DOCUMENT TEXT ->
--

Improve ruleset build process

This commit is contained in:
SukkaW 2024-09-23 15:15:07 +08:00
parent dd264dd95a
commit 3ca9122a84
6 changed files with 96 additions and 83 deletions

View File

@ -122,7 +122,8 @@ export const buildRejectDomainSet = task(require.main === module, __filename)(as
rejectOutput.addDomainKeyword(value); // Add for later deduplication
rejectExtraOutput.addDomainKeyword(value); // Add for later deduplication
} else if (type === 'DOMAIN-SUFFIX') {
rejectOutput.addDomainSuffix(value); // Add for later deduplication
rejectOutput.whitelistDomain('.' + value); // Add for later deduplication
rejectExtraOutput.whitelistDomain('.' + value); // Add for later deduplication
}
}
});
@ -139,8 +140,8 @@ export const buildRejectDomainSet = task(require.main === module, __filename)(as
rejectExtraOutput.whitelistDomain(domain);
}
for (const domain of rejectOutput.sorted) {
rejectExtraOutput.whitelistDomain(domain);
for (let i = 0, len = rejectOutput.$preprocessed.length; i < len; i++) {
rejectOutput.whitelistDomain(rejectOutput.$preprocessed[i]);
}
});

View File

@ -122,6 +122,7 @@ const sensitiveKeywords = createKeywordFilter([
'fb-com',
'facebook.',
'facebook-',
'facebook-com',
'.facebook',
'-facebook',
'coinbase',
@ -139,7 +140,9 @@ const sensitiveKeywords = createKeywordFilter([
'booking.com-',
'booking-eu',
'vinted-cz',
'inpost-pl'
'inpost-pl',
'login.microsoft',
'login-microsoft'
]);
const lowKeywords = createKeywordFilter([
'-co-jp',
@ -147,7 +150,8 @@ const lowKeywords = createKeywordFilter([
'customer-',
'.www-',
'instagram',
'microsoft'
'microsoft',
'passwordreset'
]);
const cacheKey = createCacheKey(__filename);
@ -224,7 +228,7 @@ async function processPhihsingDomains(domainArr: string[]) {
domainScoreMap[apexDomain] >= 12
|| (domainScoreMap[apexDomain] >= 5 && domainCountMap[apexDomain] >= 4)

--

EXCERPTED RECORDS ->
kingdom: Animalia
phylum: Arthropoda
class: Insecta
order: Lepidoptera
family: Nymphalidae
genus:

--

GOAL -> How many files does the commit page on improving the ruleset build process list as changed, and how many additions and deletions does it report?

TASK RESULT -> 6 files, with 96 additions and 83 deletions.